Acceptabilité sociale

M. Jacques Tétreault, de Saint-Dominique, relève quelques incohérences qui sont données en informations aux citoyens qui questionnent leurs élus au sujet des projets éoliens, et il souligne le fait que jamais il n'en a été question lors de la dernière campagne électorale municipale.

Dans le développement du secteur éolien de notre MRC, nous passons par toutes sortes d’informations contradictoires, voire très questionnables.

Depuis deux ans maintenant, des citoyennes et des citoyens se présentent à la MRC aux rencontres des mairesses et des maires à chaque mois et posent des questions sur des sujets qui les inquiètent.

De façon générale, les réponses qu’ils reçoivent de la part des élus se veulent très rassurantes. Du genre : ne vous en faites pas, il n’y a pas de projets sur la table, vous aurez plusieurs occasions pour vous exprimer, il y aura un BAPE de toute façon, plusieurs autres étapes doivent être franchies avant que des projets soient acceptés par Hydro Québec, il n’y a pas de problèmes de santé associés aux éoliennes, les infrasons ne sont pas un problème, la dépréciation des maisons à proximité des éoliennes n’existe pas, etc.

Pourtant, des études existent et démontrent le contraire. Ces études devraient à tout le moins susciter de la part de nos élus plus de réserve dans la certitude apparente de leurs réponses.

Depuis deux ans, nous demandons que notre MRC se joigne aux autres municipalités et MRC qui exigent du ministre de l’Environnement la tenue d’un BAPE générique au Québec, ce qui répondrait une fois pour toutes à ces questions demeurées sans intérêt pour nos élus locaux.

Lors du conseil des maires du mois de juin dernier, un citoyen a demandé comment la MRC voulait mesurer l’acceptabilité sociale. Notre préfet a répondu diplomatiquement que cette notion était effectivement difficile à cerner. La question d’un référendum pour valider la position de la MRC a ensuite été soulevée. La réponse a été que, pour l’instant il n’en était pas question car la représentativité des mairesses et des maires autour de la table était suffisante et éclairée. On a même eu droit au calcul approximatif d’environ 165 élues et élus dans la MRC composant les conseils municipaux, ce qui à ses yeux était suffisant.

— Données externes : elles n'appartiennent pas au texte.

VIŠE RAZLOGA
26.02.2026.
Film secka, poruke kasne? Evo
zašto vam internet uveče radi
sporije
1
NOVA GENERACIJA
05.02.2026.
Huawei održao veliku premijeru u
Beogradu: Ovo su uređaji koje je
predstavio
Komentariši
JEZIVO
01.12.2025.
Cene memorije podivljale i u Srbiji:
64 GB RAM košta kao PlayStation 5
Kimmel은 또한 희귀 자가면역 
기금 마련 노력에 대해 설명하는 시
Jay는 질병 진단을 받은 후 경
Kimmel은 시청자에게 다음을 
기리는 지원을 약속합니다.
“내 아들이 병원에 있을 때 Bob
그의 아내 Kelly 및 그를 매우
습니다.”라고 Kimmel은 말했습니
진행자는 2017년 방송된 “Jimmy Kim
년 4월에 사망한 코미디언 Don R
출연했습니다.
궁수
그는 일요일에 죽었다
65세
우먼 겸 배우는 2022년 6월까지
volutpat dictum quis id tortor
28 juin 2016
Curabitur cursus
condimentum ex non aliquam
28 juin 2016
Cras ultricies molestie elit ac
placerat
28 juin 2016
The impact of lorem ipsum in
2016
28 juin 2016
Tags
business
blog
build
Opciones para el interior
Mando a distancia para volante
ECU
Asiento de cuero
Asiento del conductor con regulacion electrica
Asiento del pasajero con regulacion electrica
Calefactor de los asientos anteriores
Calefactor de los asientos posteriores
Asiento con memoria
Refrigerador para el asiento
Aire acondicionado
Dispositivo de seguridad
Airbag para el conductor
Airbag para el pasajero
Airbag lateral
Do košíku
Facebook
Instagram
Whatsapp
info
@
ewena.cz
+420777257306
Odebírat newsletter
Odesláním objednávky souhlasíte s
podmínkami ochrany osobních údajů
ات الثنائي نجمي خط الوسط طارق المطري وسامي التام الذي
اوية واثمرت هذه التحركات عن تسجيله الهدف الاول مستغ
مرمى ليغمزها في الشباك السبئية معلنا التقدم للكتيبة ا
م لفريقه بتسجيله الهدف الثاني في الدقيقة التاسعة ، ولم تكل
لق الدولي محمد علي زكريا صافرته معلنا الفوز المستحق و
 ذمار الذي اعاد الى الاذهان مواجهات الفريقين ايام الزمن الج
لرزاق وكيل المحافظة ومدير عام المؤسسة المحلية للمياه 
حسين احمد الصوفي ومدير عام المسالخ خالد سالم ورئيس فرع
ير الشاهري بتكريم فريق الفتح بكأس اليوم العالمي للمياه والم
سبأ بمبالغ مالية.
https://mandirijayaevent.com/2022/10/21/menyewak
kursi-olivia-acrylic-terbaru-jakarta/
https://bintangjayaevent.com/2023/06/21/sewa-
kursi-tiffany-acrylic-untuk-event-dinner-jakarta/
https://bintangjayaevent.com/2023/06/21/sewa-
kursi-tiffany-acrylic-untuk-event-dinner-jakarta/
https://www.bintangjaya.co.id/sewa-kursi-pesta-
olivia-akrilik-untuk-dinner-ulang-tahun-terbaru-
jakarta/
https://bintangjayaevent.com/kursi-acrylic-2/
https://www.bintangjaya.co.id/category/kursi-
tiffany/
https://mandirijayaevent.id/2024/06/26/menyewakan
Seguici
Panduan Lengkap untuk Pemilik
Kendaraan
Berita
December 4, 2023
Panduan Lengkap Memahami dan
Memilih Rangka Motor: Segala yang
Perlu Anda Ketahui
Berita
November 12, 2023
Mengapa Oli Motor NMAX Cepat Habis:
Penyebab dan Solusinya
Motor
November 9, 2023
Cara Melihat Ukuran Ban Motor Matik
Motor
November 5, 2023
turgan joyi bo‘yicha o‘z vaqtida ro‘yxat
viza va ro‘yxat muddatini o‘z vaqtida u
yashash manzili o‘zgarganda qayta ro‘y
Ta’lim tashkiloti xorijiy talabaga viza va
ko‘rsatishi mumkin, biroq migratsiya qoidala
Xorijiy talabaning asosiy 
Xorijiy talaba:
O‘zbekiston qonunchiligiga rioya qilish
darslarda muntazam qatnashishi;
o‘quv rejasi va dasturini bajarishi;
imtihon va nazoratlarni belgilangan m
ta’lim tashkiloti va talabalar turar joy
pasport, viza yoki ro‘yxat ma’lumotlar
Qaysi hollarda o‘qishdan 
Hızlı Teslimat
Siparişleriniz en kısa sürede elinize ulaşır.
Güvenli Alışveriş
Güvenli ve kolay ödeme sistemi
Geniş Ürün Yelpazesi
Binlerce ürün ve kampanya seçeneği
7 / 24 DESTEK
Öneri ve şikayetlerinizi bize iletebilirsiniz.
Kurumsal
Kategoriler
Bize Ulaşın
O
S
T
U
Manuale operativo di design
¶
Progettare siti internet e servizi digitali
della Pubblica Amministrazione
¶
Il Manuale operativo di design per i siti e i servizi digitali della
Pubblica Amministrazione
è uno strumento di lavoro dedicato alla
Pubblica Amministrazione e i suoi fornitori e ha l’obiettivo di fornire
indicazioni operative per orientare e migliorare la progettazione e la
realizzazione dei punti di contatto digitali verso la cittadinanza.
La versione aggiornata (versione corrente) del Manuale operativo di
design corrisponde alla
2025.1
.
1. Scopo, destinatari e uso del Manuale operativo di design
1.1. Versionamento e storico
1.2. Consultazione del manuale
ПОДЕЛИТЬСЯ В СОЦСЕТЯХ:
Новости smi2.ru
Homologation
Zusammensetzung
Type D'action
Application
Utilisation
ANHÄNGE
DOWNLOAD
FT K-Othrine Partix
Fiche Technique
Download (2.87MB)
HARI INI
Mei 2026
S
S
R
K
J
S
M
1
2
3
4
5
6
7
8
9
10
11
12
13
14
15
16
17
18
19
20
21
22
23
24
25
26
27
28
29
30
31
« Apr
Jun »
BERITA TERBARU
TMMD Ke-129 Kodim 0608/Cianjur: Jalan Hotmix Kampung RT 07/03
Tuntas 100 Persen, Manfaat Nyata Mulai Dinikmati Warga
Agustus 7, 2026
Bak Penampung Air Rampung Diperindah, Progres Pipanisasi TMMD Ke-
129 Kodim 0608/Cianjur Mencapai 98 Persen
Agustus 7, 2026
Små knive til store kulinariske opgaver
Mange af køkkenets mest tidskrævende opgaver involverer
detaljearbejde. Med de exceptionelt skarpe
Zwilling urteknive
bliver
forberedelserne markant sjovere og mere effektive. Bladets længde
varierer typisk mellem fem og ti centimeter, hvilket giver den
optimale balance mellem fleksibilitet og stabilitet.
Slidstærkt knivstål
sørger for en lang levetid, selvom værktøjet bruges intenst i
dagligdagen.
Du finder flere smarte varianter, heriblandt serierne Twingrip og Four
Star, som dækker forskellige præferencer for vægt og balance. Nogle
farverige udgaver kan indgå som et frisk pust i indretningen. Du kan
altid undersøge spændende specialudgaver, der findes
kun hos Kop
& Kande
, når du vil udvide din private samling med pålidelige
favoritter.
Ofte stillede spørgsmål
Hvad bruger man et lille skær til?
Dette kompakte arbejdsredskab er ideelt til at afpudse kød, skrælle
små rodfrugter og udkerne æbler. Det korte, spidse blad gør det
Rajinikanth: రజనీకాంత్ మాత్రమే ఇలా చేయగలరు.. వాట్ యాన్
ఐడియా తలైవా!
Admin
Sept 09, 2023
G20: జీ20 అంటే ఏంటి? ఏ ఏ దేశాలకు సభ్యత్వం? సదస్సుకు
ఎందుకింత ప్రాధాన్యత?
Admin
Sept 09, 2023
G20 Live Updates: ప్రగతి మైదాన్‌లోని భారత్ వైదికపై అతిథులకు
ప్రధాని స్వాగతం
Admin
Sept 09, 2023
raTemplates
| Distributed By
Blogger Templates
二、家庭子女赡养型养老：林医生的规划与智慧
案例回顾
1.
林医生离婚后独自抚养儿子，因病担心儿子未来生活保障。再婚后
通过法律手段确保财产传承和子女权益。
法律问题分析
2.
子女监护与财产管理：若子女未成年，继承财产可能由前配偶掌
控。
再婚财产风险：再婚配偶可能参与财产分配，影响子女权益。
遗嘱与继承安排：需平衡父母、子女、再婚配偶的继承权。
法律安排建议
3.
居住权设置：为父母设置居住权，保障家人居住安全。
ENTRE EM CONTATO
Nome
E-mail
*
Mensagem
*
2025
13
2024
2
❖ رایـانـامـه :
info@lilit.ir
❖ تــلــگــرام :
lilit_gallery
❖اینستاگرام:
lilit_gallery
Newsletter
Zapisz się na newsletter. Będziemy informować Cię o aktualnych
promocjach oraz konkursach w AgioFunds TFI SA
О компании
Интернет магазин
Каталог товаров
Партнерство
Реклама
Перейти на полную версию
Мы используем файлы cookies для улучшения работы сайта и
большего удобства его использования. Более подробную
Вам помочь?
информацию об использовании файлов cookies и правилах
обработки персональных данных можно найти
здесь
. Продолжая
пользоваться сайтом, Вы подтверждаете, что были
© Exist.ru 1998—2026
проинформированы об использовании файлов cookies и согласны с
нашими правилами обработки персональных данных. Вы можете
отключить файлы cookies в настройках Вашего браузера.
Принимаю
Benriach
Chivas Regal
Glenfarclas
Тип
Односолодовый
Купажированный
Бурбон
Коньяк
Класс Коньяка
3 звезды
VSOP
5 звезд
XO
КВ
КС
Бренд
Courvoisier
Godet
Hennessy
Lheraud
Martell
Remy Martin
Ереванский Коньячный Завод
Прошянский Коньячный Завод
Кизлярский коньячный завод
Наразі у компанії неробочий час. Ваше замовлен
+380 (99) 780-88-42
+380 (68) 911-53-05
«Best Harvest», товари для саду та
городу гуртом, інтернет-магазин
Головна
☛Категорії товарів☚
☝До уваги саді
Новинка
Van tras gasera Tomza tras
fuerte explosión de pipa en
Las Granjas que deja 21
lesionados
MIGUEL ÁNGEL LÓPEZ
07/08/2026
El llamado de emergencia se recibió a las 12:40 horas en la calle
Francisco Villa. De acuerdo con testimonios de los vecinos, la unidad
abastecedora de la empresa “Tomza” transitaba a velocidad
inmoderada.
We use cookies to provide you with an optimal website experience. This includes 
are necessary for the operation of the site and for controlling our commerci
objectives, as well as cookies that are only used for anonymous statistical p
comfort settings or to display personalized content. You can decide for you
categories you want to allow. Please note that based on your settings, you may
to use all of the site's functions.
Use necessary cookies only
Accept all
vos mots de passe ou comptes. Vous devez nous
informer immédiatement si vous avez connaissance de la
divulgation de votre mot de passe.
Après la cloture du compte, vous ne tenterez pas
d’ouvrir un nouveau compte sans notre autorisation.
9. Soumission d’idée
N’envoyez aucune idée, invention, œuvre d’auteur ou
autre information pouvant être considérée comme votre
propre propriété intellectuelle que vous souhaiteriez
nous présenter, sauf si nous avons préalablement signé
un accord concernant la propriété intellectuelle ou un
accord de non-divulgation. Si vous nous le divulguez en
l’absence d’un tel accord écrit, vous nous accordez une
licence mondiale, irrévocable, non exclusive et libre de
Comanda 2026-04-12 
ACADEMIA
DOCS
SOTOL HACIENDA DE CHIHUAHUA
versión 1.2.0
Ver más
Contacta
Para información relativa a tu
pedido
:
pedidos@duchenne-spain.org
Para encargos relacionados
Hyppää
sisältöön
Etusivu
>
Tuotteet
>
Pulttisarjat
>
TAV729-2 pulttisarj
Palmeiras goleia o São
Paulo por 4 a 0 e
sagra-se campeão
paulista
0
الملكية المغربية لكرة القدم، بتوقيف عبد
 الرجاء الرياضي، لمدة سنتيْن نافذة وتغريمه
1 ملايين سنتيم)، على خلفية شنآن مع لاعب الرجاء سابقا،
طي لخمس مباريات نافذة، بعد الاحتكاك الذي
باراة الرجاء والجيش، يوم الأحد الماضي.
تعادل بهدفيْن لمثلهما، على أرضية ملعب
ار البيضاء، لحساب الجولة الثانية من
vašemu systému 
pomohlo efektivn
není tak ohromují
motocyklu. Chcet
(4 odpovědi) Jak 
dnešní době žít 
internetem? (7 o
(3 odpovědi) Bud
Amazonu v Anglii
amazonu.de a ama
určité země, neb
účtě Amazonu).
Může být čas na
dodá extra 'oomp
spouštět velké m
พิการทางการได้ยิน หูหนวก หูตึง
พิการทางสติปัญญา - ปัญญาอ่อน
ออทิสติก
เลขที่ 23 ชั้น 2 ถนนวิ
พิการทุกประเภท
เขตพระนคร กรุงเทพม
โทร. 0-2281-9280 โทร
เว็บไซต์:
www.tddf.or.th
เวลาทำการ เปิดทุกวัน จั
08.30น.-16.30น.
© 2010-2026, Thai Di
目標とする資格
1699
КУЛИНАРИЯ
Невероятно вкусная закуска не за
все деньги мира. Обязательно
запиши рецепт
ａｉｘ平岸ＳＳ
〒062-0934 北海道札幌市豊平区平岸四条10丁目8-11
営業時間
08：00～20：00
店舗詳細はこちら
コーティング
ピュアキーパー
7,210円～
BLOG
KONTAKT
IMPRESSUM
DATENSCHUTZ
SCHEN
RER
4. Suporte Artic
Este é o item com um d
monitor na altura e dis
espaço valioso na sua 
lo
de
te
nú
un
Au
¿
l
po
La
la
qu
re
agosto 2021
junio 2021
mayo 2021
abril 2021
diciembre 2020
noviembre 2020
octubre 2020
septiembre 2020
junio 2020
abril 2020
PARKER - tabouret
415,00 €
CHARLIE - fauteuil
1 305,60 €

Pour fin de calcul, considérons qu’il y a environ 90 000 personnes habitant la MRC. L’ensemble des élues et élus représentent donc environ 0,2 % de la population.

Ajoutons aux élues et élus les quelques 500 personnes qui ont participé aux diverses consultations tenues depuis le début de cette saga, nous arrivons à 0,7 % de la population. Et cela en interprétant que toutes les personnes ayant assisté aux consultations étaient d’accord, ce qui est totalement faux.

Sans compter qu’il n’a jamais été question d’éoliennes lors de la dernière campagne électorale municipale de 2025. D’où tiennent-ils leur légitimité?

Alors, lorsque nous lisons dans le Petit Journal de Saint-Hugues, une publication émanant de la MRC des Maskoutains qui affirme que les principes directeurs de la Vision du développement des énergies renouvelables sont 1- l’acceptabilité sociale, 2-Protection du territoire et des terres agricoles, 3-Emplacements adaptés et intégration paysagère, 4- Gestion durable du territoire, 5-Partenariat stratégique, 6-Redistribution équitable des retombées économiques et 7- Résilience du territoire, nous devons nous tenir à deux mains sur les barreaux de notre chaise pour ne pas tomber par terre.

Il serait temps que nous ayons des tribunes neutres et ouvertes afin de discuter du développement de cette filière sur notre territoire. Les élues et élus ont été rencontrés à plusieurs reprises par les gens de l’industrie afin d’entendre leur projet. L’autre côté de la médaille mérite autant de temps et d’énergie.

Ont-ils vraiment pris le temps de s’informer sur les désavantages? Car il y en a.

Jacques Tétreault

Porte-parole du Comité Maskoutain Vigilance Éolienne.